Lui se réserve le rôle diabolique de Lord Henry, pour qui « le seul moyen de se délivrer de la tentation est d’y céder », insolent manipulateur, misogyne par provocation. Il est parfait. Valentin de Carbonnières qui jouait Dorian le soir où nous avons vu la pièce, compose un éphèbe tourmenté et séduisant. Une femme (Lucile Marquis ou Caroline Devismes) sera toutes les femmes, tour à tour comédienne, chanteuse de cabaret ou lady. Fabrice Scott sera Basil et James, le frère de Sibyl, deux personnages que la morale guide encore dans une société où fleurissent tous les vices.Il est aussi pianiste. Tous les talents !
Les costumes de José Gomez sont élégants, toujours congruents aux personnages et quelques accessoires plantent les décors.
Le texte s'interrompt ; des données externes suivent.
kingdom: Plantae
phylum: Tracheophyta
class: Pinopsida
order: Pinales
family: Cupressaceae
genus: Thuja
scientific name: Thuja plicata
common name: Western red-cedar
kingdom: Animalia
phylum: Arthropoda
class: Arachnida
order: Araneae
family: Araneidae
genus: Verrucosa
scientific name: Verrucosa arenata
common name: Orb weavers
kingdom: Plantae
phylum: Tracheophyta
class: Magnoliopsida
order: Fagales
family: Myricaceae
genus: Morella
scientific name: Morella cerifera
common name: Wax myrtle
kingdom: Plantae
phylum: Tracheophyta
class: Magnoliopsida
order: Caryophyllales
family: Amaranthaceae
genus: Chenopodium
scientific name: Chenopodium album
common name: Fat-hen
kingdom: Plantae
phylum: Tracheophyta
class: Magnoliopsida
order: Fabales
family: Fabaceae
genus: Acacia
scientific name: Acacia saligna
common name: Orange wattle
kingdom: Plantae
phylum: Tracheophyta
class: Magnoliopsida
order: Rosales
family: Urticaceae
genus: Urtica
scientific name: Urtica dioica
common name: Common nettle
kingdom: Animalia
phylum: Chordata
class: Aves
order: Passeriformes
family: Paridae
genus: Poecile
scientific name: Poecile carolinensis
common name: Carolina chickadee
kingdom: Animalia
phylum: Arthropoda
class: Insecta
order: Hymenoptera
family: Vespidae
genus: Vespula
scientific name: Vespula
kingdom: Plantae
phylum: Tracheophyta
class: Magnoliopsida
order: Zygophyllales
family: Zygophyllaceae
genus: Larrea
Il est subtil Thomas Le Douarec. Nous ne verrons jamais le tableau. Le chevalet, se dresse face aux comédiens, et leurs visages s’éclairent d’étranges lueurs quand ils le contemplent (lumières Stéphane Balny). De quoi nous donner envie de relire Oscar Wilde et ce roman dont il conserve intégralement les dernières phrases.
C’est une réalisation d’esthète, fidèle à l’auteur et intelligemment ciselé pour le théâtre.
Photos : © LOT
Le Portrait de Dorian Gray d’après le roman d’Oscar Wilde
Adaptation et mise en scène de Thomas Le Douarec
Théâtre du Lucernaire à 20 h
01 45 44 57 34
18:56 Écrit par Dadumas dans Blog, culture, humour, Littérature, Théâtre | Lien permanent | Commentaires (1) | Tags : théâtre, littérature, o. wilde, thomas le douarec, théâtre du lucernaire | Facebook | | Imprimer
06/04/2014
Être ou ne pas être black
Caroline Devismes est blonde, elle a les yeux bleus et se prétend afro-américaine, et vous savez quoi ? On la croit. Parce qu’elle en a la voix. Parce que le casque de sa chevelure bouclée, rappelle celui de son idole, Diana Ross.
Alors, même si elle est née au Portel, pour son partenaire producteur, Stevie Soul (Lauri Lupi) qui se prétend black et aveugle, elle sera Diana Voice.
Elle chante les gospels, et ses graves vous donnent des frissons. Et quand son partenaire prétendra être Indien, elle atteindra les aigus d’Yma Sumac.
Une merveille, cette Caroline Devismes, et quelle délicate comédie musicale brodée de fil noir a-t-elle cousue avec Thomas Le Douarec, qui met aussi en scène !
Lauri Lupi a du métier et incarne parfaitement le pianiste chanteur, danseur et menteur, amoureux de son étoile.
Au thème des secrets de famille, se mêlent la nostalgie des grands jazzys américains, l’absurdité des destins contrariés par « manque de peau » comme disait Nougaro, et l'humour universel.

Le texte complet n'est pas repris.